Working with Benatar was equally important for Giraldo, as he found her extensive formal classical training meant that she was able to handle even his most ambitious ideas. Being in her band also gave him an outlet for his songwriting: He wrote “We Live for Love” for her 1979 debut album In the Heat of the Night (which also spawned the hit “Heartbreaker”).

Benatar and Giraldo still find that they complement each other musically to this day, with their lengthy personal history giving their songwriting even more depth.  “Musically, there’s so much going on in there because not only are we songwriters together and players together, we’re also married, we’re lovers, we have children, we’re grandparents,” Benatar says. “There’s a lot going on.”

She says they write together every day – but not in the same room. Often, a song starts with Giraldo writing a melody on the piano, and then he’ll hand that snippet off to Benatar, who likes to write lyrics. They’ll continue working separately, passing the song back and forth. “Then we come back together and see what each of us got with the catalyst that we just gave each other,” Benatar says.

Though they have touched on topical issues with their songs, they favor certain timeless themes. “I think the subject of love and heartache will always be there,” Giraldo says. “Songs that are deep and try to twist a love story are kind of where I live.”

Benatar and Giraldo’s instincts have proven correct, as their track record shows: So far, they have released two multi-platinum, five platinum, and three gold albums, as well as 19 Top 40 hits. They have sold more than 36 million records worldwide and won four Grammy awards.

This year, they’ll receive what is arguably their highest honor yet, as they’ll be inducted into the Rock & Roll Hall of Fame on Nov. 5 at Microsoft Theater in Los Angeles. Both of them make it clear that they aren’t interested in making a big fuss over this achievement, however. 

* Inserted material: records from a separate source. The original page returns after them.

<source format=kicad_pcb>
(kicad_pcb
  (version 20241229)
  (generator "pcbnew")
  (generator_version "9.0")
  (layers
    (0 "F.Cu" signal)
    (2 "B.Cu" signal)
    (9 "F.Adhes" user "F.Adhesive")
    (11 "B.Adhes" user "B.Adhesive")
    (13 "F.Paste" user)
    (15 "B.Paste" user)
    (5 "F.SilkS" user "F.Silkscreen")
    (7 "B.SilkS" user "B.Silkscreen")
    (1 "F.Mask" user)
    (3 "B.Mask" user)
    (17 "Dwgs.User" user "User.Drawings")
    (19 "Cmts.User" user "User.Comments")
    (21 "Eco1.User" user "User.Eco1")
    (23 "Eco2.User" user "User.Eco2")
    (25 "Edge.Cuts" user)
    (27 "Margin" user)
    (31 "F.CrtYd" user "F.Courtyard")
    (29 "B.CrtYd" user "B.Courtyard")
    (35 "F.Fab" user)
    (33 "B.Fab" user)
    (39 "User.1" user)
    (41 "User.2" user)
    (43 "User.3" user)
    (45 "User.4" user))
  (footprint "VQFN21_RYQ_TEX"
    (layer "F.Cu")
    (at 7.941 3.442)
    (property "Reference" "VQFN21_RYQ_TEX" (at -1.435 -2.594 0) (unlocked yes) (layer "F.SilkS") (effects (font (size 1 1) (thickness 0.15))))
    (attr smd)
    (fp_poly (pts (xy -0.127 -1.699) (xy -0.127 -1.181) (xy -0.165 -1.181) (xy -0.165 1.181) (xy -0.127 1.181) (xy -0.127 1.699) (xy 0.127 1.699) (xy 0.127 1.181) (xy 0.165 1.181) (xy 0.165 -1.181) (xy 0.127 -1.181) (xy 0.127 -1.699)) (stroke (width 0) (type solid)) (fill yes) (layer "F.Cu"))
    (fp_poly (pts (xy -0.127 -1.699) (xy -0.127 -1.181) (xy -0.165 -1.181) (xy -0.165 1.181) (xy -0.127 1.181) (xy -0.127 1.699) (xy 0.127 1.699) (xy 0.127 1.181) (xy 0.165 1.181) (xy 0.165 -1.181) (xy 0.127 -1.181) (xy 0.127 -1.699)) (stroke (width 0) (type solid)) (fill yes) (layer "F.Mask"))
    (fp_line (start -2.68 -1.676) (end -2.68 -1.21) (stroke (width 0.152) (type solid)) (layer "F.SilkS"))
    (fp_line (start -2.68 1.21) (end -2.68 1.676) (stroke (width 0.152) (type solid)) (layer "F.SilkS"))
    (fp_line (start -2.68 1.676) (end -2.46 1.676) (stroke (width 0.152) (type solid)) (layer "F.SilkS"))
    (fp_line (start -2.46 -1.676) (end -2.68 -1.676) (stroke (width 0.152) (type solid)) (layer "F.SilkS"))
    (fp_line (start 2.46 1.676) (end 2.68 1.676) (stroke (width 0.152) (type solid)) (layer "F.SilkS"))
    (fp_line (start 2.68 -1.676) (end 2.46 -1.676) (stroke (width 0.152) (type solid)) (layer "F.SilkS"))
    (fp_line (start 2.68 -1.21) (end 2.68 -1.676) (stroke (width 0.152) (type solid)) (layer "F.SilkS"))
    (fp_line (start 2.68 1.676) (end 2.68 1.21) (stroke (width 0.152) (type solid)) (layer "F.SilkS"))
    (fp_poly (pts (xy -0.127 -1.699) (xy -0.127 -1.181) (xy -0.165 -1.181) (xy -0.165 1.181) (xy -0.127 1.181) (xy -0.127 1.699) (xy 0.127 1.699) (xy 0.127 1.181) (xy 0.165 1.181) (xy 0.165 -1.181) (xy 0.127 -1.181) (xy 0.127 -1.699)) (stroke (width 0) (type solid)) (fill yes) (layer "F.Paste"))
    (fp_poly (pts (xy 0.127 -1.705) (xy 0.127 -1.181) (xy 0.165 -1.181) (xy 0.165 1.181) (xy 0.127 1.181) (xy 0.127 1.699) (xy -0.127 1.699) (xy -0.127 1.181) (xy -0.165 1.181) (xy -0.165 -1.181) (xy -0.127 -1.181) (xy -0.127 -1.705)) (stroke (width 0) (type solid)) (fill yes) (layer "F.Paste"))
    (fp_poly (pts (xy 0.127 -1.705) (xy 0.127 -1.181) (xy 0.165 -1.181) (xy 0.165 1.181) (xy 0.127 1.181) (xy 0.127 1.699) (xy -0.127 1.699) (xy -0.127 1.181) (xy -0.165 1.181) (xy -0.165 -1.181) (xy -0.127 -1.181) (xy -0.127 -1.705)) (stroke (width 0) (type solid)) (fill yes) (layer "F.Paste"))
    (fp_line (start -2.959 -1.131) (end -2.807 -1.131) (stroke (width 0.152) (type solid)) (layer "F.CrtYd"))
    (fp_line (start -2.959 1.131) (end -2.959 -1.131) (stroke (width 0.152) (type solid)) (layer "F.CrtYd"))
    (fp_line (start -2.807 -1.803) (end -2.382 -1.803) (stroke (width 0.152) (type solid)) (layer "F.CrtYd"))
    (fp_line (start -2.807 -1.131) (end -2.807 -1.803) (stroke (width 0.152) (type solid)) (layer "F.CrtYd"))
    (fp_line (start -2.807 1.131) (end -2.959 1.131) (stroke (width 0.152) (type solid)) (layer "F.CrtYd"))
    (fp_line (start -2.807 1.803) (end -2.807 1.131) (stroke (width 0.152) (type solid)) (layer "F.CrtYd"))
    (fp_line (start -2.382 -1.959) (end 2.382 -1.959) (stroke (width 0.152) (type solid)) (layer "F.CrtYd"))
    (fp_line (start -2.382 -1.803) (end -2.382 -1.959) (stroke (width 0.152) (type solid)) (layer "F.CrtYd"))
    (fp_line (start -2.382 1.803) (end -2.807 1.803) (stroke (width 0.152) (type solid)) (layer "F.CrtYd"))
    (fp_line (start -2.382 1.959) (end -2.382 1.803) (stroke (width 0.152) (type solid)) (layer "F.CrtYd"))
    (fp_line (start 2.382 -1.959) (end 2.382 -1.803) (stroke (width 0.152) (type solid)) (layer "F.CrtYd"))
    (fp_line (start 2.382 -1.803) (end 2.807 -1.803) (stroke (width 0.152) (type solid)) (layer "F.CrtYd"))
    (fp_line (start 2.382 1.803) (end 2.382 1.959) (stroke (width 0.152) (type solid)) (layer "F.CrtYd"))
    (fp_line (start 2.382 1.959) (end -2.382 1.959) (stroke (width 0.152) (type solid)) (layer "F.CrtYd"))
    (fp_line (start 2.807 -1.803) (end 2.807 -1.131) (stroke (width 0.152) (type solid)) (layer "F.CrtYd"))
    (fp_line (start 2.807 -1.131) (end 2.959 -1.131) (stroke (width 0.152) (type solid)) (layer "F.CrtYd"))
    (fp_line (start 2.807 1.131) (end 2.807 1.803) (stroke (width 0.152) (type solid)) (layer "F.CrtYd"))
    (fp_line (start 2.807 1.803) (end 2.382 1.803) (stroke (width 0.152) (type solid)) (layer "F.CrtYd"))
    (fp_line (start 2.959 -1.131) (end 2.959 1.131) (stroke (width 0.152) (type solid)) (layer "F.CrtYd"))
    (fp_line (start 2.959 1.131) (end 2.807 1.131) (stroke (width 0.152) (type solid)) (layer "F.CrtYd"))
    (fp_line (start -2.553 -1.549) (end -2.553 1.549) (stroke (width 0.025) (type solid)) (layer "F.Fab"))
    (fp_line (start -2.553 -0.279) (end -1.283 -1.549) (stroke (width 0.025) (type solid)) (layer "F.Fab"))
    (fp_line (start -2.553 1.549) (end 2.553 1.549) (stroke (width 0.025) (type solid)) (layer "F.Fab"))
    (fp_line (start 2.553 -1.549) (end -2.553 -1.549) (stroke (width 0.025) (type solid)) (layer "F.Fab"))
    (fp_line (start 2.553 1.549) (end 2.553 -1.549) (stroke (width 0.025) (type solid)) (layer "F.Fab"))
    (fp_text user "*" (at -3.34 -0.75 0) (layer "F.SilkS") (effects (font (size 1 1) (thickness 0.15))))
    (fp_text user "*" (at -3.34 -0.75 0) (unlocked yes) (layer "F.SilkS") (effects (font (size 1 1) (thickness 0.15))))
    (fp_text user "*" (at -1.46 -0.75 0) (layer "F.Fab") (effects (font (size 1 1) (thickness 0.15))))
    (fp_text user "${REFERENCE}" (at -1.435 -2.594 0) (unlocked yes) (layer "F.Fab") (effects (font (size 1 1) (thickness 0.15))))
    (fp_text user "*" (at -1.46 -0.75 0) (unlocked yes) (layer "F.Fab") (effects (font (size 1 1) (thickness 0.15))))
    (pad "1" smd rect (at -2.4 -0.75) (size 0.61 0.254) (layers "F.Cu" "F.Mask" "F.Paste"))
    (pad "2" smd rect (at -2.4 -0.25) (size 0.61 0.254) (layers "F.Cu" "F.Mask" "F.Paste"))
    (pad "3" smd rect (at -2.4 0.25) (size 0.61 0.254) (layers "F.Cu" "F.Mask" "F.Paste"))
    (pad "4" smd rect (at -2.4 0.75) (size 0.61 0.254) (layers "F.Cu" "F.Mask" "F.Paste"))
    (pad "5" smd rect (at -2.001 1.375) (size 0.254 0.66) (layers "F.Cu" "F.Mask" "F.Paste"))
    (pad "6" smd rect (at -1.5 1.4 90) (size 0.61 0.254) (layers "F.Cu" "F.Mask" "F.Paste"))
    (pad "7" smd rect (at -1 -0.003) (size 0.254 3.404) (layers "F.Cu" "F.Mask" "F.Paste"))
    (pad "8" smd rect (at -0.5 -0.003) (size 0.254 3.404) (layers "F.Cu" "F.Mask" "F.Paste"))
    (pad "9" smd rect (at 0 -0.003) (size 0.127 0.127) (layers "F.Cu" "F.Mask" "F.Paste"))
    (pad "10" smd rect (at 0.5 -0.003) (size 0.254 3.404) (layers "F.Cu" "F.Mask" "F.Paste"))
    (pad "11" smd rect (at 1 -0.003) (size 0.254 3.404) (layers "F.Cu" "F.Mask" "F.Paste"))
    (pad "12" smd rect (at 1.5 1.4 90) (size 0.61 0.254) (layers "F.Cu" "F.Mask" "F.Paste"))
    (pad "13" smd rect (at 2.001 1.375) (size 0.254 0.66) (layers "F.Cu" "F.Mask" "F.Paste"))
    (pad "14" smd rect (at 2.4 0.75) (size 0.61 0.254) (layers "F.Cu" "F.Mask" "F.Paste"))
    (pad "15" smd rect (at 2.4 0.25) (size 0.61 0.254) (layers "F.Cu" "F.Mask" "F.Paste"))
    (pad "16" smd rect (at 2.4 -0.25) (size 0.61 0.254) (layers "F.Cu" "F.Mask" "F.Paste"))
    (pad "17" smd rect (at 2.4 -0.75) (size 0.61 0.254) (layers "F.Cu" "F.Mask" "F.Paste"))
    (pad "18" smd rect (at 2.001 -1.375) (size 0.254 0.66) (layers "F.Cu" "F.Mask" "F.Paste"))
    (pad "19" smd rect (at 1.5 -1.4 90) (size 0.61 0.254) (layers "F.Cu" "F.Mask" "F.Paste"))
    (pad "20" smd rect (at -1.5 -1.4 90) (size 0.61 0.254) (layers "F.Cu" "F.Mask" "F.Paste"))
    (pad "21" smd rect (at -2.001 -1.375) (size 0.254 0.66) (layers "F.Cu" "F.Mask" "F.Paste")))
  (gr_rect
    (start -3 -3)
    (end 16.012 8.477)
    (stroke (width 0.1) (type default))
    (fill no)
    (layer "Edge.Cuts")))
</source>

“It’s great to be acknowledged,” Benatar says of this induction, “but they’re acknowledging a body of work that’s already been done. It doesn’t have any actual relevance right now. The fans are having the most fun. That’s my favorite part of all. They waited so long, and it means so much to them. It means a lot to us, too, but not in the way that you would think.”

Giraldo agrees that this type of honor is secondary to the work itself. “When you go in to make records or write songs, you’re not thinking about awards,” he says. “You just want to do the best work you can.”

With that guiding principle, Benatar estimates that she and Giraldo have written 200 new songs in recent years – but, she adds, “I don’t feel like I need to put these songs on a record.” She notes that Go, released in 2003, was the last studio album they released, “and I have no desire to make another one. I just don’t want to go in [to the studio]. I won’t do it unless it feels right. I can’t force it.” But fans shouldn’t despair, because if they attend a performance of Invincible: The Musical, they will hear four new songs that Benatar says were written specifically for that show. 

And, as Giraldo adds, there’s certainly more music to come. “Truthfully, I still don’t believe I did the best work yet,” he says. “I still think it’s still out there somewhere.”